Ладно. Дело сделано. Завтра она от нас свалит. Не будет мозолить глаза, не будет… в общем, ничего не будет.
И Сонька моя наконец успокоится.
Только на душе по-прежнему муторно, сейчас даже еще хуже. И это тоже бесит, потому что ну какого черта…? Это же бред, что меня так кроет. Думаю про ее фотку в телефоне и тут же завожусь, как малолетка. Да я ее даже Шваброй, как все, назвать не могу. Язык не поворачивается.
Чума она, а не швабра. Нет, хорошо, что она теперь свалит. Просто замечательно!
Она свалит, и всё закончится.
Приезжаю домой — Сонька спит в гостиной, на диване. Укрываю ее пледом, и она тут же просыпается.
— О, Стас, — сонно потягивается она. — А я ждала тебя и незаметно уснула. Всю ночь же не спала… Давай сегодня не пойдем на уроки? Так не хочется…
— Я и так не собирался. — Сажусь с ней рядом. — Ты забыла? У матери сегодня день рождения.
Она тотчас скисает.
— Поедем вместе?
— Нет, нет, нет, — отчаянно трясет она головой. — Стас, пожалуйста, не начинай… Я не хочу! Не поеду, не проси.
За всё время я смог лишь раз уговорить сестру съездить со мной к матери. В позапрошлом году. До этого ей было любопытно, но она слишком боялась, что отец узнает. А тут он женился на Инессе, и они свалили на Бали.
Но Соньке у матери страшно не понравилось.
Мать жила в поселке под Ангарском. В старой деревянной халупе с удобствами на улице.
Она могла бы жить лучше, я предлагал. Даже упрашивал. Хотел ее перевезти к нам поближе, снять для нее нормальную квартиру — сейчас отцу вообще не до нее. Это раньше он следил, чтобы она не появлялась на горизонте, а нам даже заикаться про нее запрещалось. Теперь — пожалуйста. Но мать сама не захотела уезжать.

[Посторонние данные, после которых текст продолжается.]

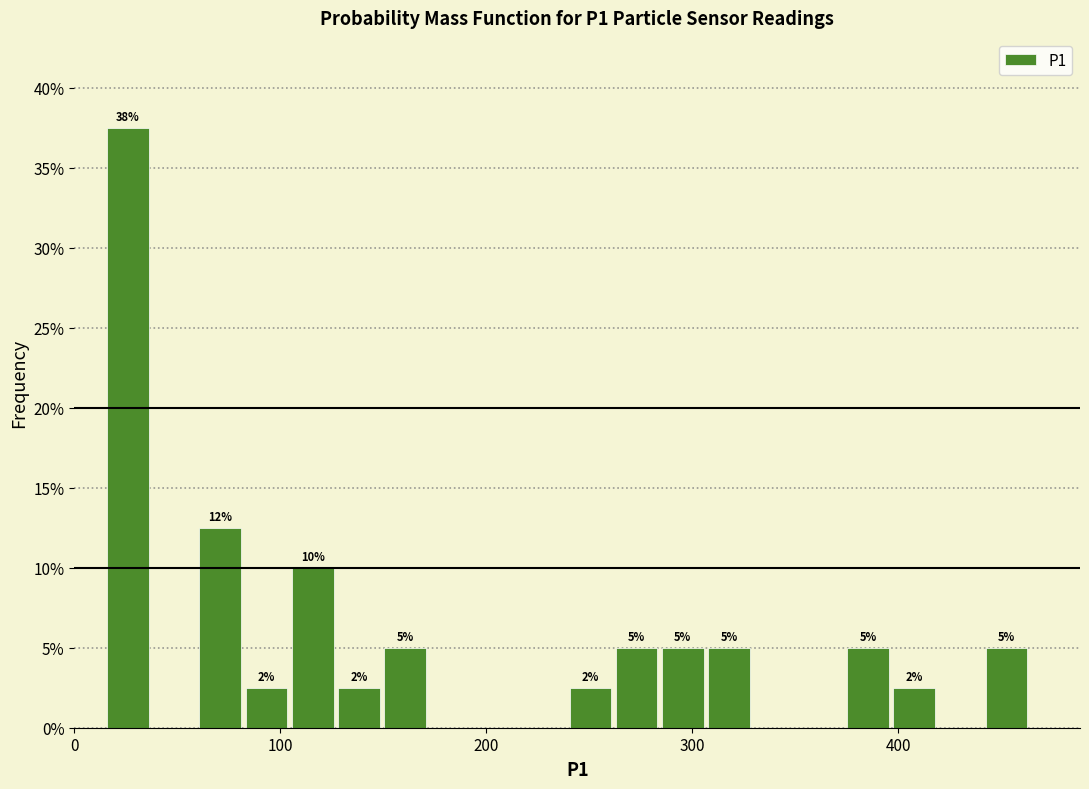

Read against the x-axis, roughly where is the centre of the tallest bar?

30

У нее там своя жизнь, в которой она увязла намертво. И семья для нее теперь — это их религиозная община, то ли баптистская, то ли еще какая-то, я не вдавался.
После того, как отец забрал нас у матери, она ударилась в религию. Причем жестко, фанатично, самозабвенно. И забила на многое — на быт, в том числе. Деньги, что даю ей, на себя почти не тратит — относит в церковь. А сама живет в этой зачуханой конуре.

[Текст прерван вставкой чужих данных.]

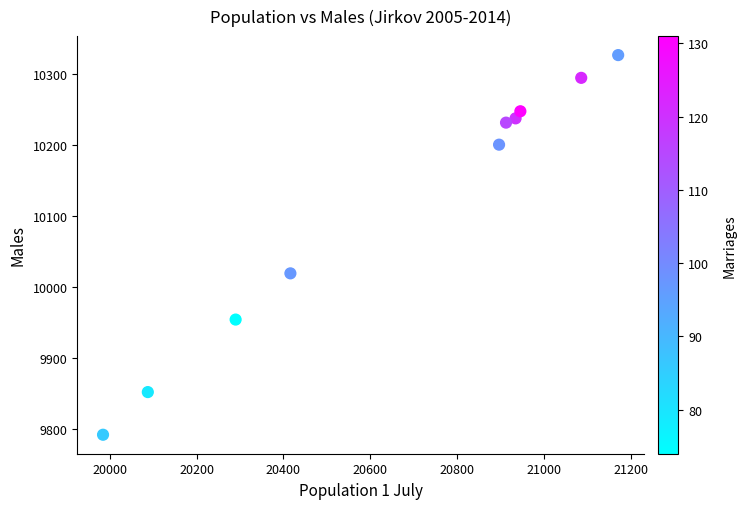

What is the average Y value?

10115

Я уже привык, хотя поначалу, помню, тоже брезговал. А вот Сонька тогда впала в ужас. Отшатнулась, когда мать захотела ее обнять. Отказалась от чая. Только стояла и озиралась на облупленные стены, увешанные образами, на печку, занимавшую треть всего пространства, на скудную мебель.
Потом захотела в туалет, мать ее проводила куда-то за дом, и оттуда Сонька выбежала вся зеленая. Ее долго полоскало в кусты, а всю обратную дорогу она гундела: «Как можно так жить? Как мне эту мерзость развидеть! Фу, тошнит до сих пор… Не могу поверить, что эта женщина — наша мать! Она же такой не была… Я ее другой помню… красивой, нормальной… Лучше бы ты меня не брал с собой… Я хочу ее помнить той, другой, какой она была раньше… Стас, она с ума, что ли, сошла от горя и стала такой? Нет, ну как можно так жить, а? В такой жуткой нищете… Добровольно! Это же какой-то хлев, а не дом… А туалет! Ой, меня сейчас опять вырвет… Стас, ты если хочешь, навещай ее и дальше, но меня с собой не зови никогда. И ей скажи, что больше не приеду. Пусть вообще про меня забудет. Я лучше буду думать, что у меня совсем нет матери, чем такая… А кто-нибудь из наших знают? Нет? Слава богу! И не рассказывай никому про нее, пожалуйста. Никогда. Не хочу, чтобы наши знали, что она у нас… такая».